Wednesday, April 04, 2007

What no MOOSE?

I promised myself I wasn't going to do this again, but I have one more, one more reason why the option of even having DISTINCT/LOOSE/CHOOSE in SPARQL is a bad idea. Part of this is stimulated because once more I'm sitting next to people trying to make the Semantic Web work and from my perspective SPARQL is letting them down.

It's not a new reason, it's one I wrote in 2004 which offers a pretty good reason why having this as an optional feature doesn't make sense for RDF:

"The other issue with the SPARQL is the lack of an implicit distinct. In my understanding of SQL, DISTINCT is optional because if your queries work on normalized data and joins are based on distinct keys then the returned results cannot be duplicated. If your query works on rows with repeated values on the same column then you apply DISTINCT.

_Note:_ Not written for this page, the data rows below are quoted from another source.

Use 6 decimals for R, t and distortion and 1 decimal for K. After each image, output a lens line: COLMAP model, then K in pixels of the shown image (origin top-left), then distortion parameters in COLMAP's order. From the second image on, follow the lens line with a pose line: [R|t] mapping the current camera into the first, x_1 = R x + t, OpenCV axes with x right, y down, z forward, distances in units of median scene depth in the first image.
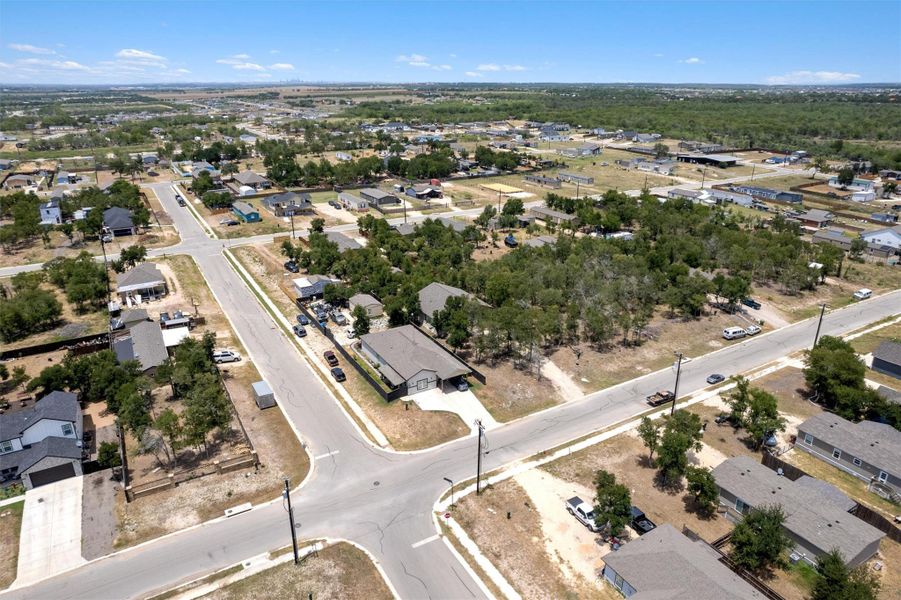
lens RADIAL K [[563.4, 0, 431.4], [0, 563.4, 299.5], [0, 0, 1]] dist [-0.042230, 0.002390]
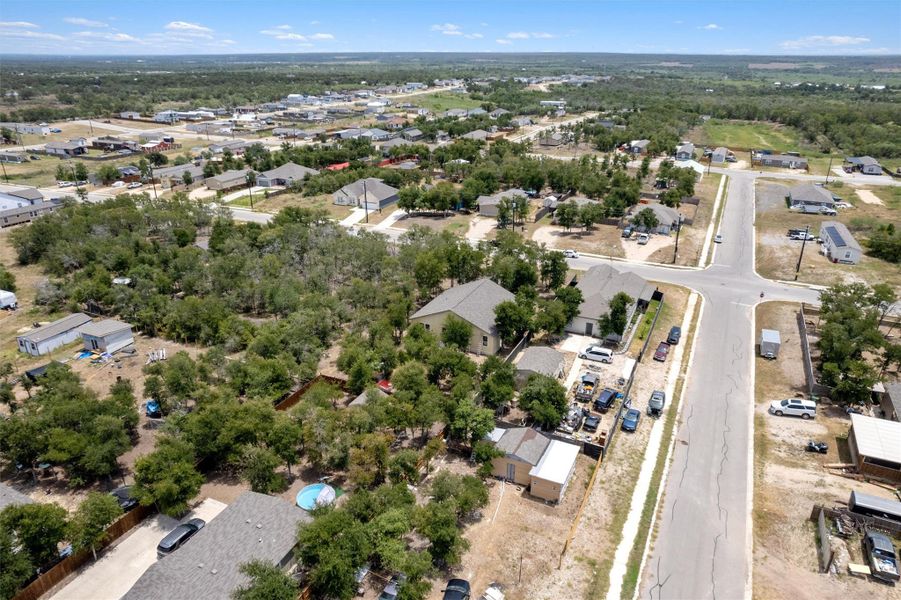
lens RADIAL K [[563.4, 0, 431.4], [0, 563.4, 299.5], [0, 0, 1]] dist [-0.042230, 0.002390]
pose [[-0.531058, -0.352191, 0.770675, -0.544989], [0.305081, 0.769055, 0.561676, -0.466001], [-0.790508, 0.533401, -0.300966, 1.334966]]
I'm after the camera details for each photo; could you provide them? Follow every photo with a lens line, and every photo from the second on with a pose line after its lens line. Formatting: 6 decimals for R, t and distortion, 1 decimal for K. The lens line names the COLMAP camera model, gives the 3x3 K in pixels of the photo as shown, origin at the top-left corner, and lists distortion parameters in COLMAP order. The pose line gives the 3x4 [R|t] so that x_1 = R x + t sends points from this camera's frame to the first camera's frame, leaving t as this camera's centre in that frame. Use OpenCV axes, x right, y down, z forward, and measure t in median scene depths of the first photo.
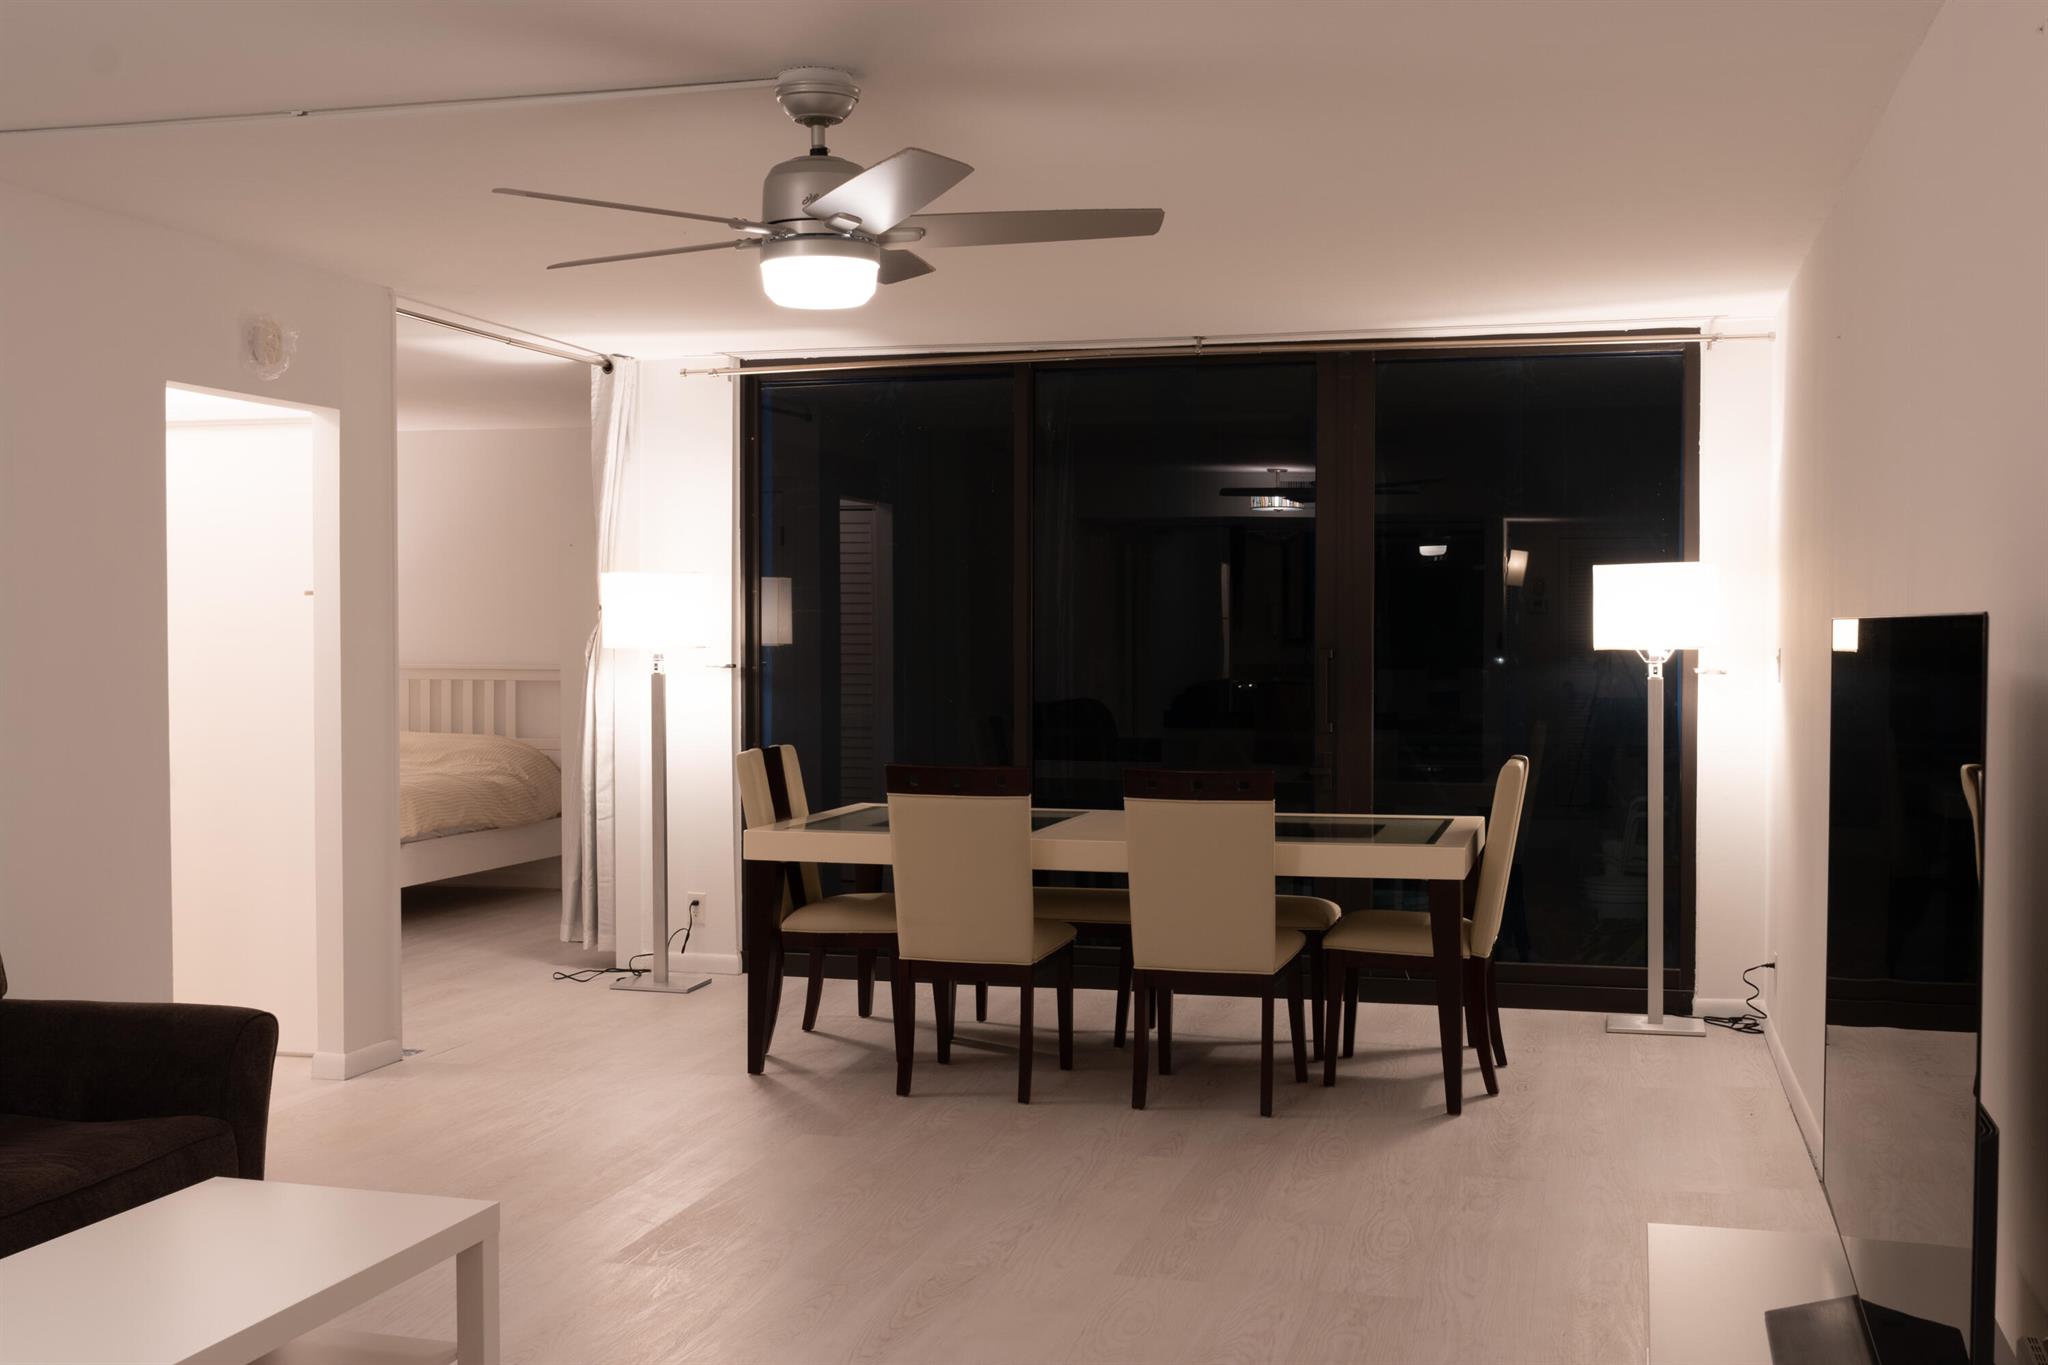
lens RADIAL K [[2163.3, 0, 1024.0], [0, 2163.3, 682.5], [0, 0, 1]] dist [0.008490, -0.020892]
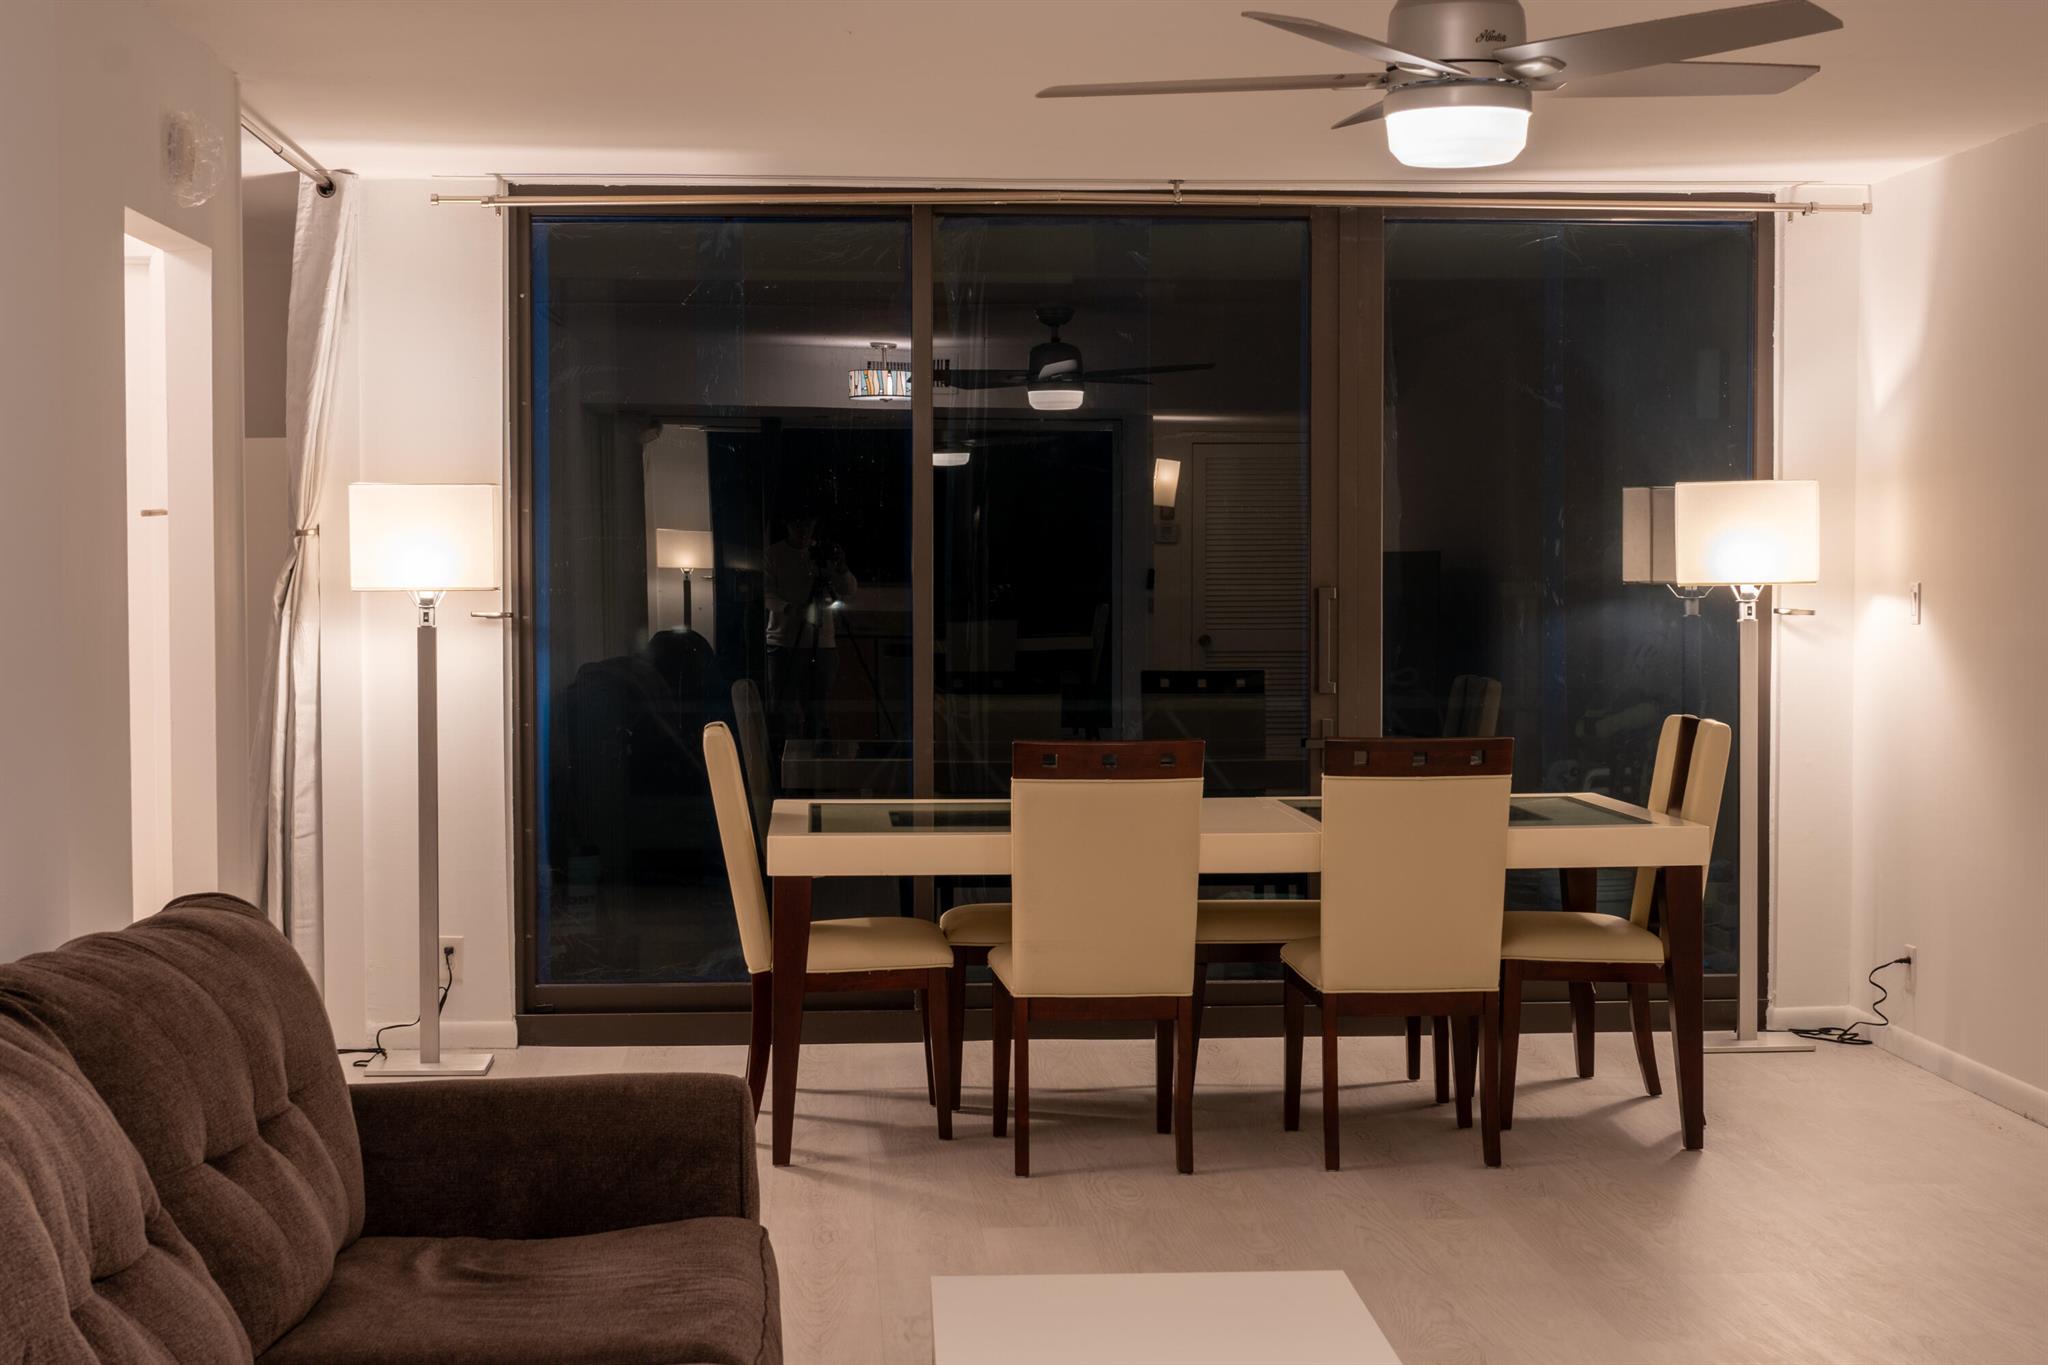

In RDF's data model there isn't really this problem of duplicated data and normalization. SPARQL has the idea of matching statements in the graph. From my understanding, RDF's data model doesn't support the idea of multiple subject, predicates and/or objects with the same values.

In other words, it only seems valid that if a query matches one result in the graph it should return that one unique result not repeated multiple results."

This is on top of the other reasons I came up in "Bagging SPARQL". This could actually be seen as further discussion from the the initial response I got. Among other things, it was said that duplicates could arise by querying multiple graphs. I'd argue that forced distinct values provide the context to effectively count (or perform other aggregate values) across these multiple graphs.

It's three years on and they couldn't even allows users to declaratively count the number of statements in this mystical, future web of data.

1 comment:

Andrew said...

Relational projection - no there are no duplicates. SELECT - yes there is.

As for UNION, the UNION of two sets is still a set, so again no duplicates. Again, SQL UNION is bunk.

SQL has all of these incosistencies like AVG vs SUM or UNION vs JOIN which makes no sense on one based on the relational model let alone one based on RDF.